To avoid developer confusion, the API for comparing entity identities should be simpler

This ticket is to investigate, devise and implement an improvement for the way in which identity instances may be compared for equality.

Current problem

At present, when comparing two instances of IIdentity for equality, the developer is likely to use the equality operator: ==. This is problematic because if the compared variables are presently typed using their interfaces (which is encouraged) then reference equality will be used instead of value equality. Because behind the scenes identity objects are structs, reference equalitywill never be true.

Considerations

Typing identities as interfaces is useful

It is beneficial to type identities as interfaces. This is in order to support generic covariance. If I were to solve this problem by not using interfaces, I would lose the ability to do the following (assuming Cat is a subclass of Animal):

IIdentity<Cat> catId = GetCatId();
IIdentity<Animal> animalId = catId;

Equality operator overloads are incompatible with interfaces

Whilst the variables are typed as interfaces, operator overloads upon the identity type, such as the equality operator, will not be used under any circumstances.

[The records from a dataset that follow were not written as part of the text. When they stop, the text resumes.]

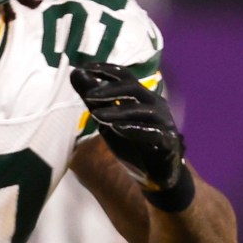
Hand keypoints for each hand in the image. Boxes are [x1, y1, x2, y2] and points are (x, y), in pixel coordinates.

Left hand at [69, 60, 184, 191]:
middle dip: (110, 90)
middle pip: (134, 89)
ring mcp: (164, 123)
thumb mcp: (107, 121)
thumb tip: (74, 72)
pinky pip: (152, 133)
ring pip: (142, 110)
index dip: (106, 69)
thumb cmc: (132, 144)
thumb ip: (93, 99)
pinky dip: (134, 130)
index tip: (84, 67)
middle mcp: (155, 105)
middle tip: (89, 96)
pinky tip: (116, 129)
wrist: (156, 175)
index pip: (125, 76)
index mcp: (142, 97)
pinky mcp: (168, 142)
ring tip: (95, 115)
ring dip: (117, 111)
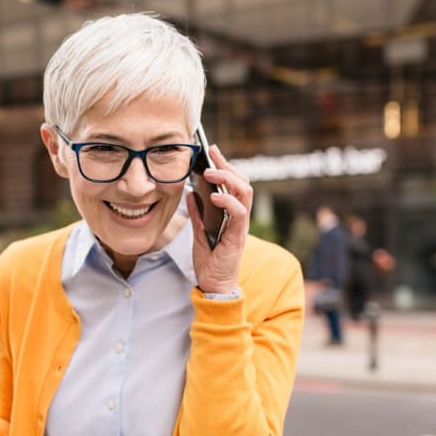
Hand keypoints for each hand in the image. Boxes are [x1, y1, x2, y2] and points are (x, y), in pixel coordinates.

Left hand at [185, 145, 252, 294]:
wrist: (214, 286)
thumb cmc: (210, 261)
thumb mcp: (198, 232)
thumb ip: (197, 214)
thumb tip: (190, 193)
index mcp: (231, 214)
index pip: (233, 183)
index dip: (225, 165)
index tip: (212, 150)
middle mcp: (239, 217)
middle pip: (243, 183)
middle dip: (228, 165)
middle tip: (212, 155)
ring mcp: (240, 226)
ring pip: (245, 193)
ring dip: (228, 178)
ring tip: (210, 172)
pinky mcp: (237, 237)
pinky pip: (239, 214)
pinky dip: (228, 202)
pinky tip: (214, 196)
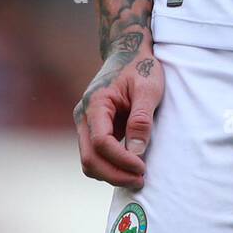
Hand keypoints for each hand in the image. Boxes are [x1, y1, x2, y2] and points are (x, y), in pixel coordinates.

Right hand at [73, 28, 163, 188]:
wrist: (128, 52)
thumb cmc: (140, 68)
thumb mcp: (148, 89)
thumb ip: (141, 119)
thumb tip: (136, 153)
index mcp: (96, 104)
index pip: (101, 143)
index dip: (121, 161)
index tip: (142, 168)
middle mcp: (84, 116)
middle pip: (89, 159)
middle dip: (114, 175)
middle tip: (140, 181)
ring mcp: (85, 124)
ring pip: (89, 161)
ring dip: (111, 174)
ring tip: (138, 177)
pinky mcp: (93, 129)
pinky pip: (96, 155)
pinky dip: (110, 166)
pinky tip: (130, 168)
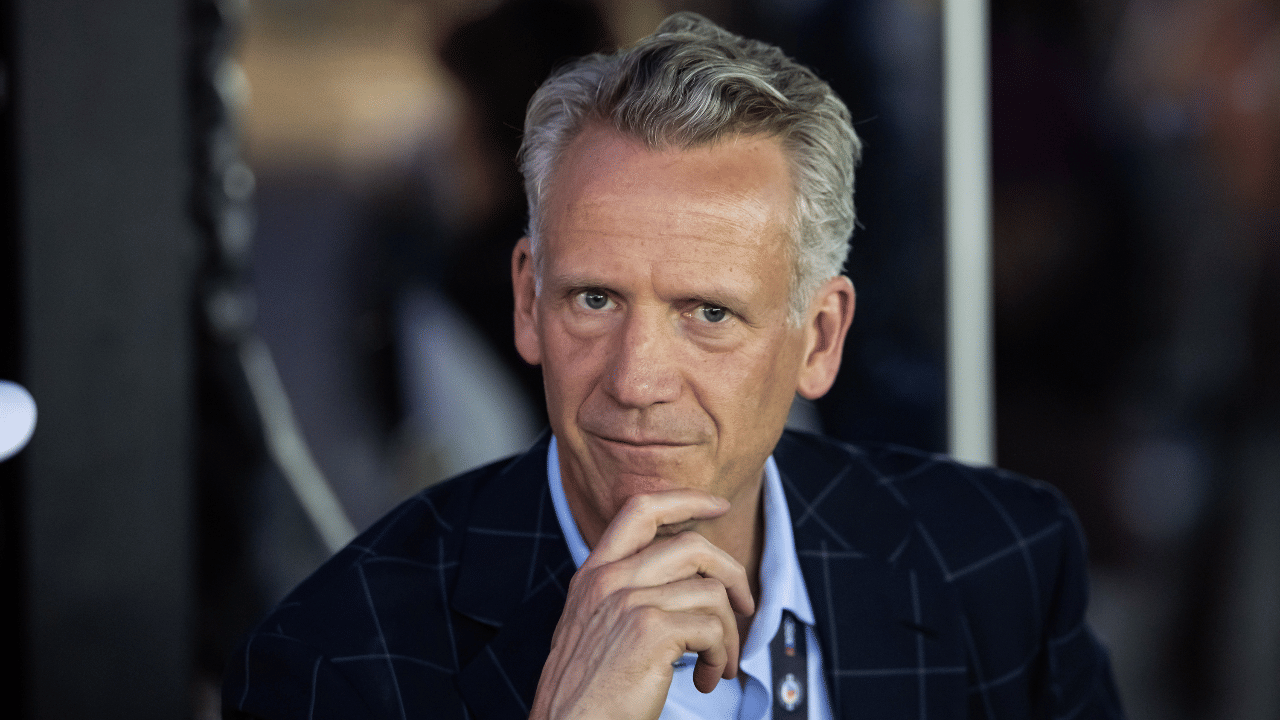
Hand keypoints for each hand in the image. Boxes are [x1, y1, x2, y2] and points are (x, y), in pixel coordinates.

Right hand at [528, 490, 755, 719]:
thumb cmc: (584, 691)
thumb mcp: (592, 627)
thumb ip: (624, 595)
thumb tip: (684, 583)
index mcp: (594, 575)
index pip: (641, 510)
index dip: (686, 500)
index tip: (718, 506)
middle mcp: (609, 580)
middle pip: (693, 545)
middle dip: (733, 574)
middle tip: (746, 606)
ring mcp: (630, 602)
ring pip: (711, 592)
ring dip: (730, 634)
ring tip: (719, 664)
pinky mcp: (651, 631)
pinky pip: (714, 628)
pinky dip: (723, 657)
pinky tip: (708, 678)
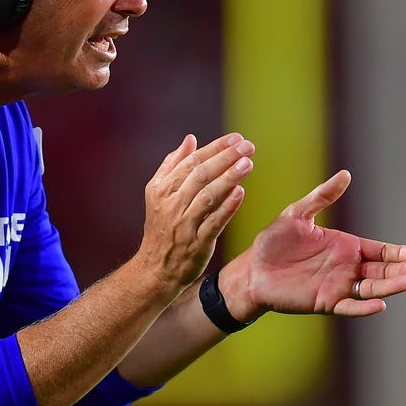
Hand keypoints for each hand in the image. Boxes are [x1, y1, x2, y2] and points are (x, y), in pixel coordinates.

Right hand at [135, 133, 254, 294]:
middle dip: (226, 158)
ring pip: (208, 196)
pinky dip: (227, 207)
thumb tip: (190, 139)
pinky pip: (214, 222)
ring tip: (248, 164)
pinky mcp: (197, 243)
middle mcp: (172, 204)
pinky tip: (241, 193)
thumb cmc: (161, 226)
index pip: (191, 161)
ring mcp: (184, 224)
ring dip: (229, 178)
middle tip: (248, 147)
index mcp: (163, 189)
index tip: (236, 138)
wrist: (156, 267)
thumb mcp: (158, 193)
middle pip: (201, 175)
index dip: (215, 148)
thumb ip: (172, 165)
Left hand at [223, 170, 405, 320]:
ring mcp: (338, 286)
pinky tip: (380, 304)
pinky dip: (364, 307)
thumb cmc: (273, 242)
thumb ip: (322, 197)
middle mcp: (347, 267)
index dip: (398, 252)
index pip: (380, 250)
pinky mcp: (326, 302)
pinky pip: (349, 307)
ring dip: (389, 287)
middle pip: (382, 270)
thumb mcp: (298, 214)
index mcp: (345, 246)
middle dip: (400, 269)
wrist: (252, 269)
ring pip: (371, 288)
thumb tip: (346, 175)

There is some discussion regarding this but I don't see it being implemented any time soon, given that this proposal is already 3 years old.

Unlikely to benefit from using classes instead of structs

Given that the core problem is the mutual exclusivity of covariance (interfaces only) and operator overloading (not interfaces), I doubt that there is a simple solution in swapping from structs to classes for the implementations.

In fact, after some investigation, I am already using classes and not structs for identity objects.

Workaround

As well as being a workaround, this could even be a long-term solution.

Instead of using the equality operator to compare identities, use the static Object.Equals(object, object) method to compare them.

So, instead of this:

identityA == identityB

Use this:

Equals(identityA, identityB)

This will use the overridden Equals methods on the underlying identity objects which will return the correct result.